Additional file 1: Figure S1. A, B. Linearity of glyphosate and AMPA over a concentration range of 0–50 ng/mg in brain. The area ratio depicts ratio of variable concentrations of glyphosate or AMPA to their respective internal standards (13C215N-Glyphosate or D213C15N-AMPA) with a constant concentration of 10 ng/mg. C–F. Representative MS2 extracted ion chromatograms (EIC) of glyphosate in mice fed at 0 mg/kg, 125 mg/kg, 250 mg/kg, and 500 mg/kg glyphosate.

Additional file 2: Figure S2. A, B. Linearity of glyphosate and AMPA over a concentration range of 0–20 ng/mL in urine. The X-axis represents glyphosate or AMPA concentrations (0–20 ng) in one mL of urine and Y-axis shows the area ratio of unlabeled standards to their respective labeled standards (13C215N-Glyphosate or D213C15N-AMPA) spiked at a constant concentration of 6.25 ng/mL. C–F. MS2 scan stage extracted ion chromatograms (EIC) of glyphosate in mice fed at 0 mg/kg, 125 mg/kg, 250 mg/kg, and 500 mg/kg glyphosate.

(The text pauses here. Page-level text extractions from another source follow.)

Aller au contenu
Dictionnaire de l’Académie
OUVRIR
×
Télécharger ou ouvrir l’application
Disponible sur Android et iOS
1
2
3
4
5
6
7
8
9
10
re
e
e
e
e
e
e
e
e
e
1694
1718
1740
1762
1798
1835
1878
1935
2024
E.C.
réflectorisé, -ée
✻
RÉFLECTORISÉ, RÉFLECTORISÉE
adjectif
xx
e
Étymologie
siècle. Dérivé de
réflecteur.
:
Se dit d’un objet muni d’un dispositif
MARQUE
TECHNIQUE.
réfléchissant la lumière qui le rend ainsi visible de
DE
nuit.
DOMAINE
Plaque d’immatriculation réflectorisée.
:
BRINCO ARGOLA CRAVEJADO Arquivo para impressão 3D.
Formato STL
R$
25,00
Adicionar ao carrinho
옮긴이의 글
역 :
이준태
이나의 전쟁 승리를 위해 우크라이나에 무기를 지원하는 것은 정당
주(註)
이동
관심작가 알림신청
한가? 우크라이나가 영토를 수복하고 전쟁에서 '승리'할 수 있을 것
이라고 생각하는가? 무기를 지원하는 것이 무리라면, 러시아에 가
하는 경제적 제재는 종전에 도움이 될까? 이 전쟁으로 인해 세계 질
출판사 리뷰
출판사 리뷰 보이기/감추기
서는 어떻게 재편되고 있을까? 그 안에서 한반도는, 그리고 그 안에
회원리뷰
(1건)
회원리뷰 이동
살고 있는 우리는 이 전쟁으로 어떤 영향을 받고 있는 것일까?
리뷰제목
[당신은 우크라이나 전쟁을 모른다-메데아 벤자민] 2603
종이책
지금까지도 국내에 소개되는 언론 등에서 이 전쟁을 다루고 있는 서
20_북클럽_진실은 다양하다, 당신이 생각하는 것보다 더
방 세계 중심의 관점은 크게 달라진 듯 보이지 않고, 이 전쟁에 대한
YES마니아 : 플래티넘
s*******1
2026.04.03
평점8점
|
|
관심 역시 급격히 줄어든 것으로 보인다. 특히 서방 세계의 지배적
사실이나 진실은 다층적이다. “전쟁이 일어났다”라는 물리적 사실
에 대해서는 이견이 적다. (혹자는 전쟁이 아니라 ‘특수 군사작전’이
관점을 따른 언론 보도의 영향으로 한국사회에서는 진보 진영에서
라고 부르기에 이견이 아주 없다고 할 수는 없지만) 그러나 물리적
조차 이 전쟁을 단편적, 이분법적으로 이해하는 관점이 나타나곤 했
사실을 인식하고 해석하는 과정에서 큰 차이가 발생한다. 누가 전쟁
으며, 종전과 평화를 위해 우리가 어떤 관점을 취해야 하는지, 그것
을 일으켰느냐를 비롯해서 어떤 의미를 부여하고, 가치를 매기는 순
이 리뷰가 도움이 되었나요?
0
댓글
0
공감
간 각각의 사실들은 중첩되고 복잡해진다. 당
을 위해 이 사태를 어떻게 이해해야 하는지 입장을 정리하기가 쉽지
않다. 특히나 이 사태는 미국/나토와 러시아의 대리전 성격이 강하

Additional file 3: Figure S3. List of differentially expressed genes following glyphosate exposure.

Additional file 4: Figure S4. Heat Map of the top 10% of genes differentially expressed in a dose-dependent manner. Red and blue indicate z-scores with upregulated genes in red and downregulated genes in blue. Dose increases left to right (blue = vehicle control (n = 5), Green = 125 mg/kg (n = 5), orange = 250 mg/kg (n = 4), red = 500 mg/kg (n = 4).